The core issue is that AI systems can only deliver correct (and unbiased) results if data is available in a clean and suitable format. This is where the first fundamental mistake when using AI analysis usually lies. Based on use cases, the data quality must be measured. The results then flow into a GAP analysis that shows whether additional data needs to be collected or where there are still gaps.
AI Projects Are Not Purely IT Projects
A second major mistake, closely linked to the lack of data quality, is a misunderstanding of AI projects. It’s just not the case that this is a pure technology project. The attitude that IT and contracted service providers often set up a turnkey system consisting of technologies and software and the rest runs by itself is inevitably misleading. The need to break down existing data silos is usually understood from a technical perspective. However, it takes more to succeed in AI analytics projects than letting the data flow freely. The boundaries inherent in the metaphor of the silos must also be torn down in people’s minds. AI projects are also changing projects.

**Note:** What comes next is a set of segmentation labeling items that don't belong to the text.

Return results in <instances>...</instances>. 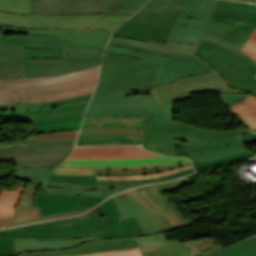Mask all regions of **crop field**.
Segmentation results:
<instances>
[{
    "mask_svg": "<svg viewBox=\"0 0 256 256\" xmlns=\"http://www.w3.org/2000/svg\"><path fill=\"white\" fill-rule=\"evenodd\" d=\"M113 30L88 29H25L0 26V35L45 34L63 35V41L105 45Z\"/></svg>",
    "mask_w": 256,
    "mask_h": 256,
    "instance_id": "733c2abd",
    "label": "crop field"
},
{
    "mask_svg": "<svg viewBox=\"0 0 256 256\" xmlns=\"http://www.w3.org/2000/svg\"><path fill=\"white\" fill-rule=\"evenodd\" d=\"M98 207L100 208L101 214L104 218L105 225L108 226L116 224V229L119 228V215L113 199H108Z\"/></svg>",
    "mask_w": 256,
    "mask_h": 256,
    "instance_id": "c035e120",
    "label": "crop field"
},
{
    "mask_svg": "<svg viewBox=\"0 0 256 256\" xmlns=\"http://www.w3.org/2000/svg\"><path fill=\"white\" fill-rule=\"evenodd\" d=\"M254 132H256V129H252Z\"/></svg>",
    "mask_w": 256,
    "mask_h": 256,
    "instance_id": "c39391a2",
    "label": "crop field"
},
{
    "mask_svg": "<svg viewBox=\"0 0 256 256\" xmlns=\"http://www.w3.org/2000/svg\"><path fill=\"white\" fill-rule=\"evenodd\" d=\"M218 0H185L168 42L198 44Z\"/></svg>",
    "mask_w": 256,
    "mask_h": 256,
    "instance_id": "28ad6ade",
    "label": "crop field"
},
{
    "mask_svg": "<svg viewBox=\"0 0 256 256\" xmlns=\"http://www.w3.org/2000/svg\"><path fill=\"white\" fill-rule=\"evenodd\" d=\"M164 156L144 151L140 146L75 147L67 159L104 160Z\"/></svg>",
    "mask_w": 256,
    "mask_h": 256,
    "instance_id": "bc2a9ffb",
    "label": "crop field"
},
{
    "mask_svg": "<svg viewBox=\"0 0 256 256\" xmlns=\"http://www.w3.org/2000/svg\"><path fill=\"white\" fill-rule=\"evenodd\" d=\"M241 137L246 144L256 143V134L241 135Z\"/></svg>",
    "mask_w": 256,
    "mask_h": 256,
    "instance_id": "0f1d7ab4",
    "label": "crop field"
},
{
    "mask_svg": "<svg viewBox=\"0 0 256 256\" xmlns=\"http://www.w3.org/2000/svg\"><path fill=\"white\" fill-rule=\"evenodd\" d=\"M25 181L20 182L17 189L3 190L0 194V216H11Z\"/></svg>",
    "mask_w": 256,
    "mask_h": 256,
    "instance_id": "028f5c9d",
    "label": "crop field"
},
{
    "mask_svg": "<svg viewBox=\"0 0 256 256\" xmlns=\"http://www.w3.org/2000/svg\"><path fill=\"white\" fill-rule=\"evenodd\" d=\"M253 155L254 154H252L250 152H246V153H242V154L231 156V157H227V158H221V159H215V160L195 163V164H193V166H194L195 170H202V169H206V168H209V167H212V166L222 165L224 163H228V162H232V161H237V160H241V159H244V158H248V157H251Z\"/></svg>",
    "mask_w": 256,
    "mask_h": 256,
    "instance_id": "03da06ac",
    "label": "crop field"
},
{
    "mask_svg": "<svg viewBox=\"0 0 256 256\" xmlns=\"http://www.w3.org/2000/svg\"><path fill=\"white\" fill-rule=\"evenodd\" d=\"M14 178H18V179L26 180V181H29V182L41 184L43 186L59 187V188H72V189H91V190H95V188H129V187H133V186H136V185L152 183L151 181L134 182V183L96 182V185H87V184H71V183L48 182L49 178L34 177V176L19 175V174H15Z\"/></svg>",
    "mask_w": 256,
    "mask_h": 256,
    "instance_id": "730fd06b",
    "label": "crop field"
},
{
    "mask_svg": "<svg viewBox=\"0 0 256 256\" xmlns=\"http://www.w3.org/2000/svg\"><path fill=\"white\" fill-rule=\"evenodd\" d=\"M83 117L36 123L37 135L79 129Z\"/></svg>",
    "mask_w": 256,
    "mask_h": 256,
    "instance_id": "120bbe31",
    "label": "crop field"
},
{
    "mask_svg": "<svg viewBox=\"0 0 256 256\" xmlns=\"http://www.w3.org/2000/svg\"><path fill=\"white\" fill-rule=\"evenodd\" d=\"M189 183L191 180L186 177L165 184L136 188L116 195V197L135 196L163 232L193 224L162 194Z\"/></svg>",
    "mask_w": 256,
    "mask_h": 256,
    "instance_id": "f4fd0767",
    "label": "crop field"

Data Owners Do Not Know What Quality Data Should Have
The aspect of data quality also accompanies this. The required data often belongs to a department (data or information owner), which is also responsible for data quality. This often leads to a misunderstanding of the need for good data quality. There are no bad intentions behind this: The people involved in the department do not see the advantages that result from this for their department. It is often seen as an ‘on top’ job that doesn’t add value. As a result, there is no motivation to increase data quality.
So it is not enough to tear down the data silos in the form of data lakes and then leave the data scientists alone with them. The departments as data owners must also be convinced that better data quality brings them advantages, i.e., real added value can be achieved.
Data Product Team Combines Technology And Corporate Culture
Therefore, successful data analytics projects are also about corporate culture and the definition of common goals. This works best when work is data-centric, i.e., the stakeholders from the departments, data scientists, and data engineers act together as a so-called data product team and work together on defining the use cases and developing specific questions. The direct project work conveys the importance of data quality more sustainably to be able to initiate measures for improvement. The focus here must always be on the wishes and requirements of the department because, ultimately, they will later have to continue to support the ongoing processes and work with the information. High data quality and thus meaningful AI analyzes can only be achieved in a team.